ENGLAND / GEHEIMDIENSTE C und M
James Bonds Chef »M« heißt in Wahrheit »C«. »C« stand ursprünglich für Sir Mansfield Cumming, der 1910 erster Chef des britischen Geheimdienstes MI 6 wurde. »C« stand später für alle Cumming-Nachfolger. »C« steht heute für Sir Dick Goldsmith White.
Wer »M« ist, erfuhren Britanniens Bürger in den vergangenen Jahren auf der Leinwand. Wer »C« ist, erfuhren sie in der vorletzten Woche aus einer amerikanischen Illustrierten. Wissen aber dürfen sie es offiziell immer noch nicht -- denn nichts ist in England so geheim wie die Namen der Geheimen.
In Amerika schrieb »Time« eine Titelgeschichte über CIA-Chef Helms, in der Sowjet-Union nennt jede Zeitung KGB-Chef Andropow beim Namen, in Großbritannien jedoch gilt der Name des MI 6-Chefs White als Staatsgeheimnis.
Passanten hielten den grauhaarigen Sechziger, dessen schwarze Limousine jeden Morgen vor dem Haus Queen Anne"s Gate 21 vorfährt, bislang für einen erfolgreichen Bankier auf dem Weg zur Aufsichtsratssitzung.
Doch Queen Anne"s Gate 21 ist Englands Geheimdienst-Hochburg -- mit Hinterausgang zum Broadway 54 und der Grauhaarige ist »C«, Englands oberster Spion.
Vor vier Jahren schon hatte die satirische Zeitschrift »Private Eye« den Sir als »C« identifiziert, doch die Briten hielten's für Satire und White nach wie vor für einen »Mitarbeiter des Foreign Office« (so die Eintragung in Englands »Who"s Who").
Englische Journalisten, die um Sir Dicks wahre Identität wissen mochten, konnten ihre Kenntnis nicht verbreiten: In den Geheimhaltungs-Empfehlungen für die Insel-Presse -- den sogenannten »D-notices« -- ist festgelegt, daß britische Zeitungen nicht über die Methoden der Geheimdienste berichten oder die Namen der Geheimdienstchefs preisgeben dürfen.
Daß Sir Dick tatsächlich »C« ist, mußte deshalb im Ausland enthüllt werden -- wie jetzt von den beiden amerikanischen Spionage-Experten David Wise und Thomas B. Ross, aus deren neuem Buch »The Espionage Establishment« die New Yorker »Saturday Evening Post« einen Vorabdruck veröffentlichte.
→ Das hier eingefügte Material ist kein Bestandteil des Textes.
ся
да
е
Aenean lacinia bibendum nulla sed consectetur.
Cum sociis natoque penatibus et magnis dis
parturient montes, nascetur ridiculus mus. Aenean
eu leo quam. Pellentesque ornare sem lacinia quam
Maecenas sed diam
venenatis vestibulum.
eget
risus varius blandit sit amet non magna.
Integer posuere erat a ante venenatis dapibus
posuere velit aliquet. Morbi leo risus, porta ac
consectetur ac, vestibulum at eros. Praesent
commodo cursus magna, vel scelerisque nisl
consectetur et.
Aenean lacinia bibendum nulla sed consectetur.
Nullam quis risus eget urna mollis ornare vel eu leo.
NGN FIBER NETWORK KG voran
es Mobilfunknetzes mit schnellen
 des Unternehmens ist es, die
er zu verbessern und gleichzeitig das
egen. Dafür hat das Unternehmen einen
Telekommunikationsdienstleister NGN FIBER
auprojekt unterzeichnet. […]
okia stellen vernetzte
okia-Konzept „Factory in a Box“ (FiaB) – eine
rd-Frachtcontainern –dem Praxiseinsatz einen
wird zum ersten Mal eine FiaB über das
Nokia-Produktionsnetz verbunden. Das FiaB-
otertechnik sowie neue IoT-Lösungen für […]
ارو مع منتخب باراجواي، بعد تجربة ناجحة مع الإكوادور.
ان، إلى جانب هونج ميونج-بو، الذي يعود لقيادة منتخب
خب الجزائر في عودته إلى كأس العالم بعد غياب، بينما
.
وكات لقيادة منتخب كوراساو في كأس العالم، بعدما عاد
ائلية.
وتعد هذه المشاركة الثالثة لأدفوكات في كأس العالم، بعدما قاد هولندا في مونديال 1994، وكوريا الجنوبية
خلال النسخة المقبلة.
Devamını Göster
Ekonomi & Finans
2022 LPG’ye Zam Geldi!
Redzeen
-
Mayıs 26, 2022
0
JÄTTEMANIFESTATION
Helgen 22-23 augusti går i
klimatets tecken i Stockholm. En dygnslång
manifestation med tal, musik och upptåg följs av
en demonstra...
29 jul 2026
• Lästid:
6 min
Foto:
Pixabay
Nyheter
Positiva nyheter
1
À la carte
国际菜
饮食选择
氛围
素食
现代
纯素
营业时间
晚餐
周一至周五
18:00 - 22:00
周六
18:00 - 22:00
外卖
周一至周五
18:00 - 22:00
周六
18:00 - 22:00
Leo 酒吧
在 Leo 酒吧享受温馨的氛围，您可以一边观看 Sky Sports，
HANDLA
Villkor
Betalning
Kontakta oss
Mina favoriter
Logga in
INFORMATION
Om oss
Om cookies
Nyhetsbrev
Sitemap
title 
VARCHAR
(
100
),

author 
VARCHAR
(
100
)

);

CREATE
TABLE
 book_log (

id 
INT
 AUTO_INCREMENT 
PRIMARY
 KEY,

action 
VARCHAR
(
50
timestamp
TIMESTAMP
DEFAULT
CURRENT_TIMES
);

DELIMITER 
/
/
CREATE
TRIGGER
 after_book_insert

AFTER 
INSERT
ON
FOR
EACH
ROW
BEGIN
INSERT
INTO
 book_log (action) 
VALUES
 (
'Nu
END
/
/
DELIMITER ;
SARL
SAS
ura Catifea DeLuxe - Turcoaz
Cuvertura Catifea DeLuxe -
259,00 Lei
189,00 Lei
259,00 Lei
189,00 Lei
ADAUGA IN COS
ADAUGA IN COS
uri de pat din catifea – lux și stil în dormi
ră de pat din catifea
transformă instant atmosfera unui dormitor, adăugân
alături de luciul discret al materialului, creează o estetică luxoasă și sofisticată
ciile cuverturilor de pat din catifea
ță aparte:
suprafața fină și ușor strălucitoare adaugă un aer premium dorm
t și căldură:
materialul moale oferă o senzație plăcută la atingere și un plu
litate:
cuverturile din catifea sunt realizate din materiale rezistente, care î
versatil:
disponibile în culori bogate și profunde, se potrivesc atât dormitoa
Die beiden Amerikaner nannten nicht nur »C« beim Namen und gaben nicht nur seine Büroanschrift preis, sie verrieten auch die Telephonnummer von MI 6: Whitehall 2730.
Mehr noch: Wise und Ross demaskierten auch den Chef von MI 5, der britischen Spionageabwehr. Er heißt Edward M. Furnival-Jones, residiert im Leconfield House in der Londoner Curzon Street und firmiert offiziell als »Mitarbeiter des Verteidigungsministeriums«.
Den Briten wären solche Enthüllungen Last verborgen geblieben -- von der »Saturday Evening Post« werden wöchentlich nur 7000 Exemplare auf die Insel geliefert, die diesmal obendrein durch einen Hafenarbeiterstreik in Liverpool liegenblieben. Doch zwei Londoner Zeitungen nutzten eine Lücke im System der »D-notices«.
Der »Daily Express« und der »Guardian« berichteten über den Wise-und-Ross-Report -- aber nur zum Teil in eigenen Worten, meist mit Anführungsstrichen: Zitate ausländischer Publikationen sind auch dann erlaubt, wenn dadurch »D-notice«-Geheimnisse gelüftet werden.
Der »Daily Express« gab sich mit diesem Trick noch nicht zufrieden. In einem Leitartikel räsonnierte das Blatt »Niemand kann erwarten, daß die Bevölkerung an eine Bedrohung ihrer Sicherheit glaubt, wenn englische Zeitungen einen Bericht veröffentlichen -- ob er wahr oder unwahr ist -, den der Rest der Welt, potentielle Feinde eingeschlossen, längst kennt.«
Die »Sunday Times« nahm schließlich den Kampf gegen die D-Dekrete auf. In einer Fortsetzungsserie über den Spion Philby nannte die Zeitung Sir Dick beim Namen und erläuterte in einer Fußnote: »In den voraufgegangenen Folgen haben wir Sir Dick White als »X« bezeichnet. Nachdem jedoch die Tagespresse seinen Namen immer wieder genannt hat, gibt es keinen Grund mehr, seine Identität zu verschleiern.«
Bisher blieb das D-Delikt des Blattes ungeahndet. »C«-White beantragte lediglich eine neue Telephonnummer für den MI 6.